** WHAT YOU SHOULD DO **
Could you repeat every record below exactly, leaving out the pictures?

** RECORD SET **
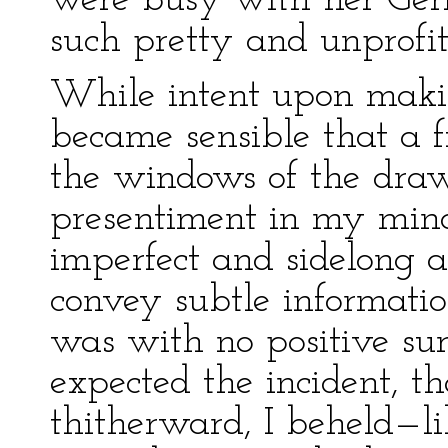
were busy with her Ger
such pretty and unprofi
While intent upon making
became sensible that a 
the windows of the dra
presentiment in my mind
imperfect and sidelong as
convey subtle information
was with no positive surp
expected the incident, th
thitherward, I beheld—lik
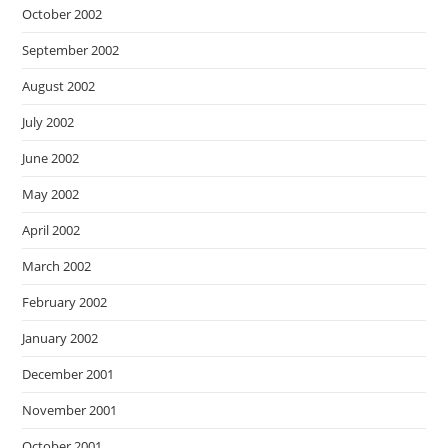
October 2002
September 2002
August 2002
July 2002
June 2002
May 2002
April 2002
March 2002
February 2002
January 2002
December 2001
November 2001
October 2001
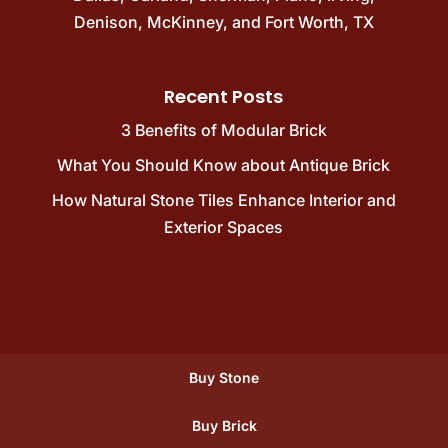
Denison
,
McKinney
, and
Fort Worth, TX
Recent Posts
3 Benefits of Modular Brick
What You Should Know about Antique Brick
How Natural Stone Tiles Enhance Interior and
Exterior Spaces
Buy Stone
Buy Brick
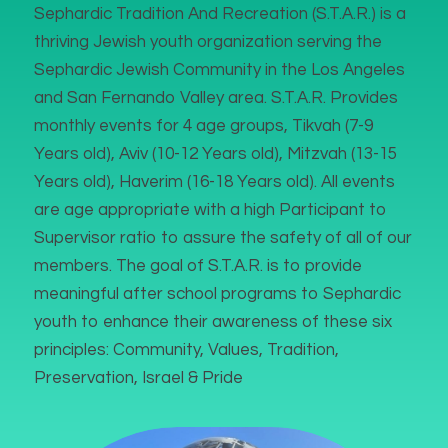
Sephardic Tradition And Recreation (S.T.A.R.) is a
thriving Jewish youth organization serving the
Sephardic Jewish Community in the Los Angeles
and San Fernando Valley area. S.T.A.R. Provides
monthly events for 4 age groups, Tikvah (7-9
Years old), Aviv (10-12 Years old), Mitzvah (13-15
Years old), Haverim (16-18 Years old). All events
are age appropriate with a high Participant to
Supervisor ratio to assure the safety of all of our
members. The goal of S.T.A.R. is to provide
meaningful after school programs to Sephardic
youth to enhance their awareness of these six
principles: Community, Values, Tradition,
Preservation, Israel & Pride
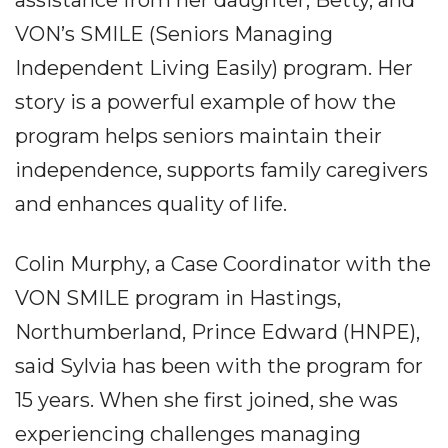
VON’s SMILE (Seniors Managing
Independent Living Easily) program. Her
story is a powerful example of how the
program helps seniors maintain their
independence, supports family caregivers
and enhances quality of life.
Colin Murphy, a Case Coordinator with the
VON SMILE program in Hastings,
Northumberland, Prince Edward (HNPE),
said Sylvia has been with the program for
15 years. When she first joined, she was
experiencing challenges managing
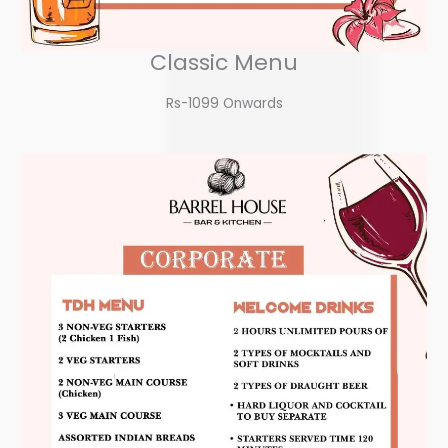
Classic Menu
Rs-1099 Onwards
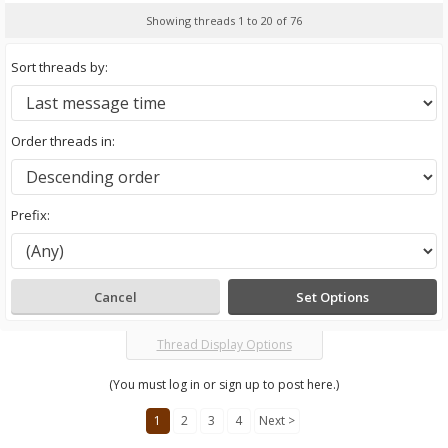
Showing threads 1 to 20 of 76
Sort threads by:
Order threads in:
Prefix:
Thread Display Options
(You must log in or sign up to post here.)
1
2
3
4
Next >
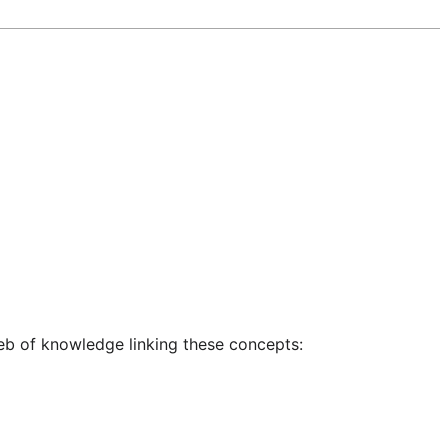
eb of knowledge linking these concepts:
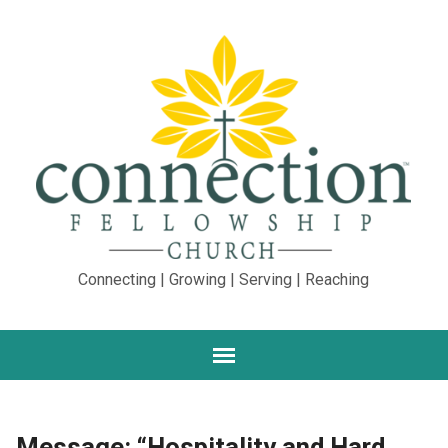
Connecting | Growing | Serving | Reaching
Message: “Hospitality and Hard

** REPLY TO THE TASK **
were busy with her Ger
such pretty and unprofi
While intent upon making
became sensible that a 
the windows of the dra
presentiment in my mind
imperfect and sidelong as
convey subtle information
was with no positive surp
expected the incident, th
thitherward, I beheld—lik
October 2002
September 2002
August 2002
July 2002
June 2002
May 2002
April 2002
March 2002
February 2002
January 2002
December 2001
November 2001
October 2001
Denison
,
McKinney
, and
Fort Worth, TX
Recent Posts
3 Benefits of Modular Brick
What You Should Know about Antique Brick
How Natural Stone Tiles Enhance Interior and
Exterior Spaces
Buy Stone
Buy Brick
Sephardic Tradition And Recreation (S.T.A.R.) is a
thriving Jewish youth organization serving the
Sephardic Jewish Community in the Los Angeles
and San Fernando Valley area. S.T.A.R. Provides
monthly events for 4 age groups, Tikvah (7-9
Years old), Aviv (10-12 Years old), Mitzvah (13-15
Years old), Haverim (16-18 Years old). All events
are age appropriate with a high Participant to
Supervisor ratio to assure the safety of all of our
members. The goal of S.T.A.R. is to provide
meaningful after school programs to Sephardic
youth to enhance their awareness of these six
principles: Community, Values, Tradition,
Preservation, Israel & Pride
VON’s SMILE (Seniors Managing
Independent Living Easily) program. Her
story is a powerful example of how the
program helps seniors maintain their
independence, supports family caregivers
and enhances quality of life.
Colin Murphy, a Case Coordinator with the
VON SMILE program in Hastings,
Northumberland, Prince Edward (HNPE),
said Sylvia has been with the program for
15 years. When she first joined, she was
experiencing challenges managing
Classic Menu
Rs-1099 Onwards
Showing threads 1 to 20 of 76
Sort threads by:
Order threads in:
Prefix:
Thread Display Options
(You must log in or sign up to post here.)
1
2
3
4
Next >
eb of knowledge linking these concepts:
Connecting | Growing | Serving | Reaching
Message: “Hospitality and Hard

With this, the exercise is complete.